What to prepare before running it
- The real business or content goal behind the task.
- Source facts, notes, examples or policies the AI is allowed to use.
- Audience context and channel where the output will appear.
- Boundaries: claims to avoid, facts to verify and details that are unknown.
- The format you want at the end, such as an insight report with metric definitions, findings, caveats and action recommendations.
Workflow steps
- Define each metric before interpreting it.
- Describe the dataset, time window and limitations.
- Ask AI to separate observations from possible explanations.
- Request caveats and follow-up questions.
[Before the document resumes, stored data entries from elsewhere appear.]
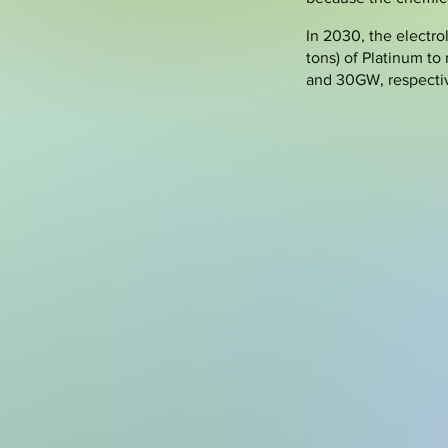
In 2030, the electro
tons) of Platinum t
and 30GW, respecti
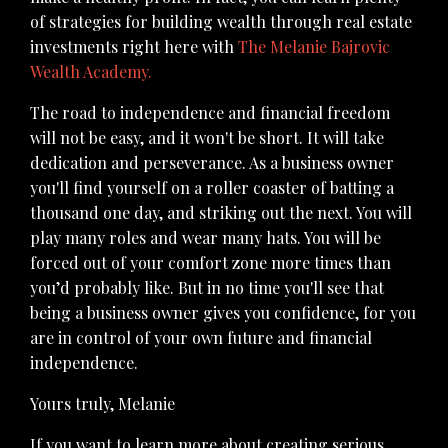
of strategies for building wealth through real estate
investments right here with
The Melanie Bajrovic
Wealth Academy
.
The road to independence and financial freedom
will not be easy, and it won't be short. It will take
dedication and perseverance. As a business owner
you'll find yourself on a roller coaster of batting a
thousand one day, and striking out the next. You will
play many roles and wear many hats. You will be
forced out of your comfort zone more times than
you’d probably like. But in no time you'll see that
being a business owner gives you confidence, for you
are in control of your own future and financial
independence.
Yours truly,
Melanie
If you want to learn more about creating serious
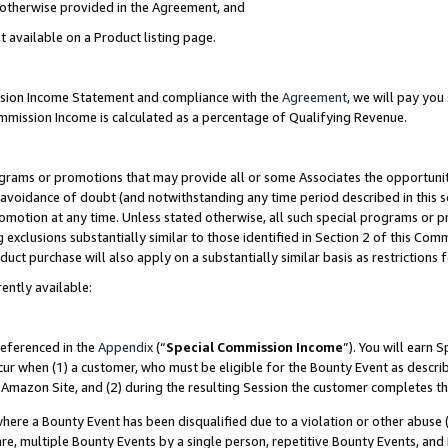
s otherwise provided in the Agreement, and
t available on a Product listing page.
ission Income Statement and compliance with the
Agreement
, we will pay yo
ommission Income is calculated as a percentage of Qualifying Revenue.
grams or promotions that may provide all or some Associates the opportunit
e avoidance of doubt (and notwithstanding any time period described in this s
romotion at any time. Unless stated otherwise, all such special programs or 
 exclusions substantially similar to those identified in Section 2 of this Co
ct purchase will also apply on a substantially similar basis as restrictions
ently available:
referenced in the
Appendix
(“
Special Commission Income
”). You will earn 
cur when (1) a customer, who must be eligible for the Bounty Event as descri
Amazon Site, and (2) during the resulting Session the customer completes th
re a Bounty Event has been disqualified due to a violation or other abuse (
e, multiple Bounty Events by a single person, repetitive Bounty Events, and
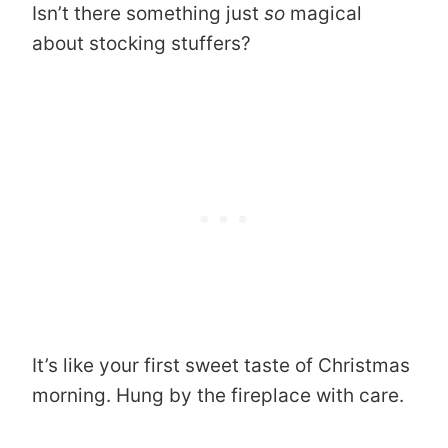
Isn’t there something just
so
magical
about stocking stuffers?
It’s like your first sweet taste of Christmas
morning. Hung by the fireplace with care.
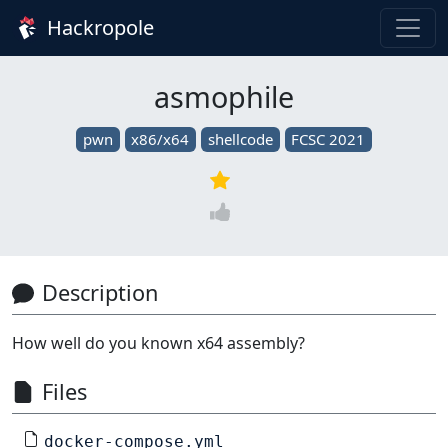
Hackropole
asmophile
pwn
x86/x64
shellcode
FCSC 2021
Description
How well do you known x64 assembly?
Files
docker-compose.yml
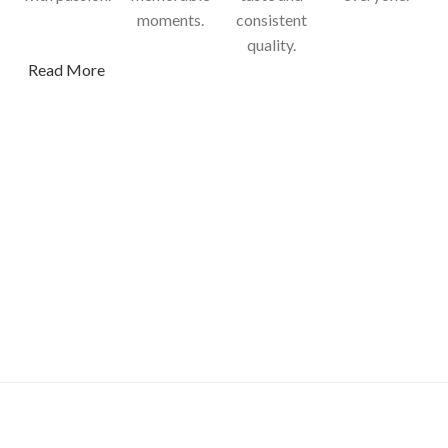
moments.
consistent
quality.
Read More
- Turn the final output into actions only where evidence supports them.
Copy-ready prompt
Replace the bracketed fields with your actual source material before using the prompt. If a field is unknown, leave it as unknown and ask the AI to return missing-information questions instead of inventing details.
Example input fields
| Context | Describe the real task, source material and business situation. |
|---|---|
| Audience | Name the reader, buyer, customer, stakeholder or internal team. |
| Constraints | Include claims that must be avoided, facts that must be checked and format limits. |
| Review | Ask for assumptions, missing questions and a checklist before using the output. |
Evaluation rubric
| Clarity | The answer should make the next action obvious without requiring a second explanation. |
|---|---|
| Specificity | The answer should use the provided context and avoid advice that could fit any business. |
| Evidence | Claims, examples and recommendations should be traceable to source material or marked for review. |
| Usability | The final structure should be easy to copy into a document, page, email, ticket or planning tool. |
Common mistakes
- Treating correlation as cause.
- Skipping metric definitions.
- Hiding data limitations.
- Making recommendations stronger than the evidence.
Human review checklist
- Check whether every claim is supported by source material.
- Remove details that the AI guessed.
- Confirm the output matches the intended audience and channel.
- Keep a copy of the source input with the final prompt.
- Revise the prompt when the same issue appears twice.